■ Task directions ■
After removing every image, reproduce the data exactly as it appears.

■ Data block ■
○ ○ ○

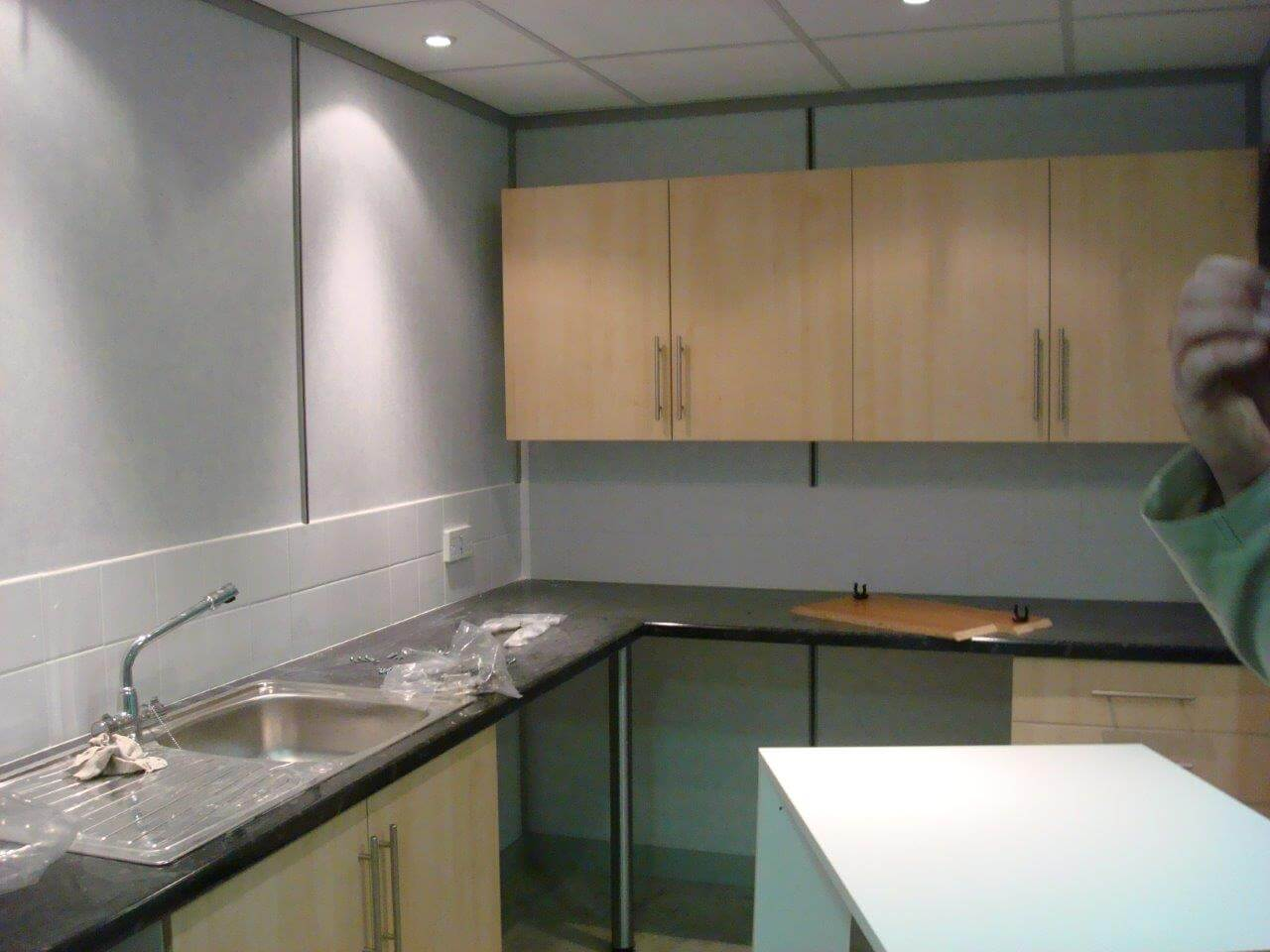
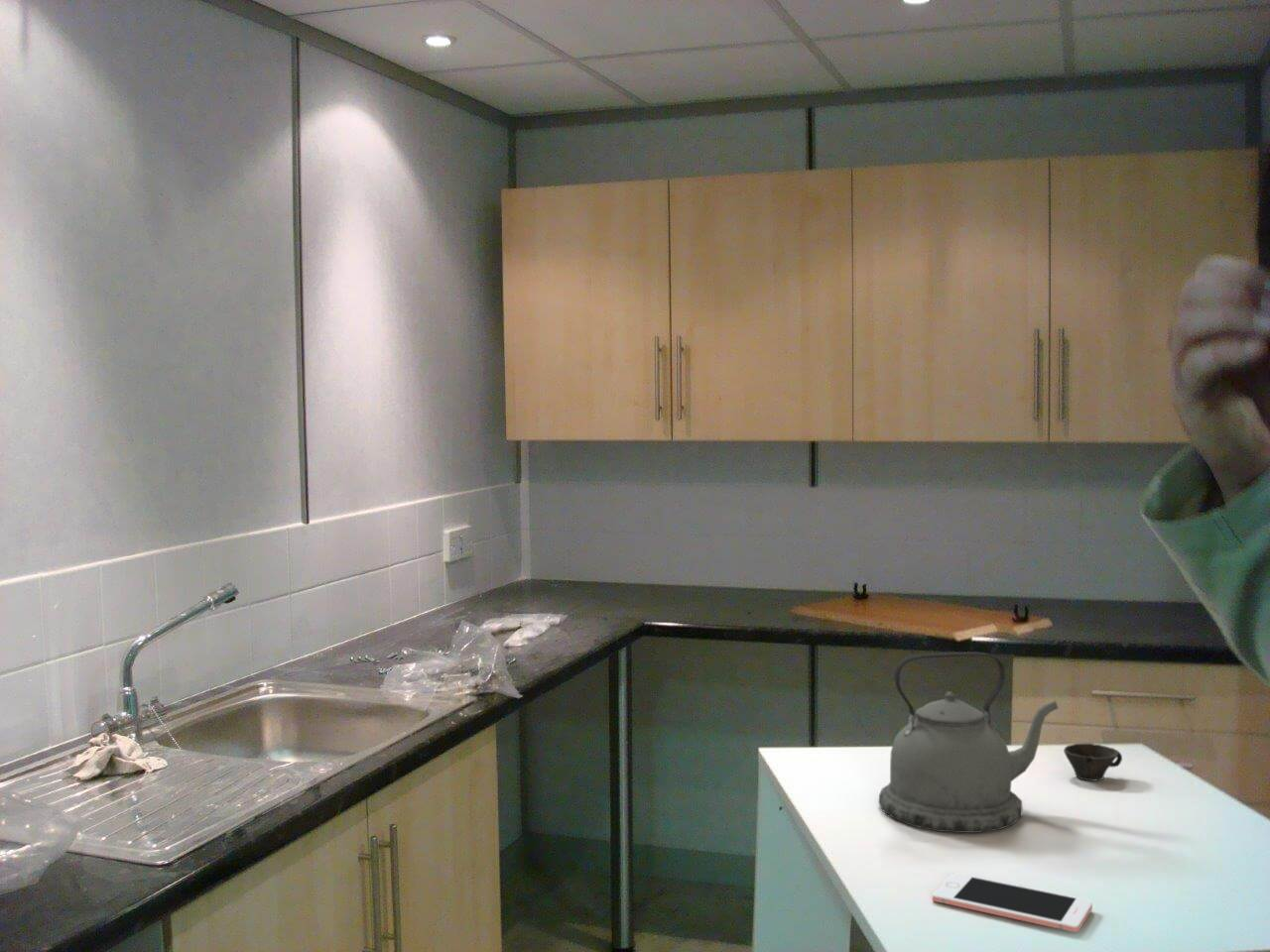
+ cup [1063,743,1123,782]
+ kettle [878,652,1059,834]
+ cell phone [932,872,1093,933]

○ ○ ○

■ Answer space ■
+ cup [1063,743,1123,782]
+ kettle [878,652,1059,834]
+ cell phone [932,872,1093,933]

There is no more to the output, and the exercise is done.